Stop the Clock: Why Has EU Parliament Delayed CSRD & CSDDD?

The European Parliament has voted overwhelmingly to approve delays to key sustainability reporting and due diligence regulations, potentially setting back the EU's ambitious green agenda.
In a decisive 531-69 vote, MEPs voted through the European Commission's 'stop-the-clock' directive, postponing the implementation of the Corporate Sustainability Reporting Directive (CSRD) and the Corporate Sustainability Due Diligence Directive (CSDDD).
The decision follows weeks of uncertainty and upheaval in the bloc since the Omnibus package (a series of revisions to European sustainability regulations) was announced in early February 2025.
With these changes, the European Commission is aiming to reduce the reporting burdens on businesses, particularly on SMEs.
“Simplification promised, simplification delivered,” said Ursula von der Leyen, President of the European Commission, when the Omnibus package was first rolled out.
What do these changes mean?
First and foremost, the changes will mean that companies that have not yet started reporting under CSRD will now have two years before they have to start.
The CSDDD transposition deadline will also be pushed back by one year.
"This is a major step forward in providing the much needed clarity and certainty to businesses in Europe, as well as preparing the roadmap ahead for the updated European Sustainability Reporting Standards and assurance requirements," says Christiana Diola, ICAEW's Director for Europe.
Scope reductions and structural changes
So, why exactly is the EU rolling back its requirements for sustainability compliance?
The move comes amid increasing pressure from business groups concerned about the costs and time pressure associated with implementing the EU’s sustainability reporting obligations.

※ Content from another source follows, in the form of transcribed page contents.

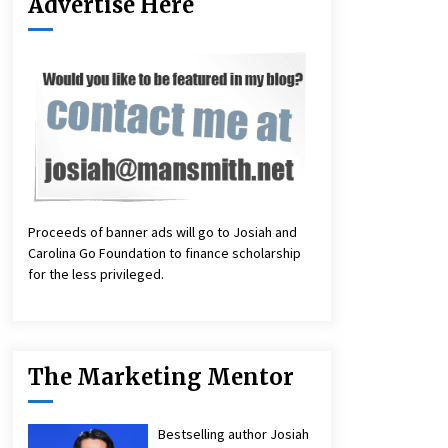
Advertise Here
Proceeds of banner ads will go to Josiah and
Carolina Go Foundation to finance scholarship
for the less privileged.
The Marketing Mentor
Bestselling author Josiah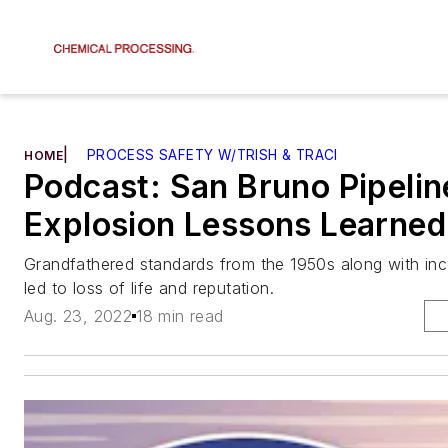
|
PROCESS SAFETY W/TRISH & TRACI
HOME
Podcast: San Bruno Pipelin
Explosion Lessons Learned
Grandfathered standards from the 1950s along with inco
led to loss of life and reputation.
Aug. 23, 2022
18 min read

This hasn’t been the case for all businesses, though. When the Omnibus package was first mooted, several high profile companies including Mars, DP World and Unilever co-signed a letter criticising the proposed changes.
Beyond adjustments to timing, the broader Omnibus package proposes significant structural changes to both directives.
The number of companies subject to CSRD reporting requirements could drop by approximately 85% under proposed amendments.
The definition of "large companies" would be dramatically altered to include only firms with more than 1,000 employees (up from 250) and either turnover above US$54m or a balance sheet total exceeding US$27m.
For CSDDD, many of the stricter requirements around value chain enforcement and civil liability have also been removed or weakened.
Experts speculate on the long-term implications
Whilst many companies are in favour of loosening reporting regulations, many sustainability practitioners believe that the long-term effects will obstructive to the EU's pursuit of net zero.
"The Omnibus offers breathing room for many companies," says David Carlin, Founder of D.A. Carlin & Co.
However, he cautions that "the delay risks setting back progress on sustainability data quality and comparability".
The European Commission has tasked the European Financial Reporting Advisory Group (EFRAG) with simplifying the European Sustainability Reporting Standards (ESRS) by 31 October 2025.
Companies will be permitted to use the revised standards for the 2026 financial year and will be required to implement them from 2027 onwards.
"Ultimately, this is also a story of process failure," David explains.
"Had the EU initially launched these sustainability frameworks as a single, coherent package with clear sequencing, technical guidance and regulatory alignment progress might be further along today."
The global context
For businesses affected by CSDDD, EU companies with more than 5,000 employees and net turnover exceeding US$1.6bn are now expected to begin reporting from 2028.
Similar timing applies to non-EU companies with EU turnover above the US$1.6bn threshold.
The decision comes amid competing political priorities within the EU, balancing sustainability goals against economic competitiveness concerns.
Despite the delays, sustainability experts warn that reporting must eventually become more stringent.
Companies operating globally may still face reporting requirements under other frameworks such as the International Sustainability Standards Board.
Following the Parliament's approval, the draft law now requires formal endorsement by the European Council.
The vote marks a significant shift in the EU's sustainability regulation timeline but leaves open questions about Europe's long-term commitment to its green agenda.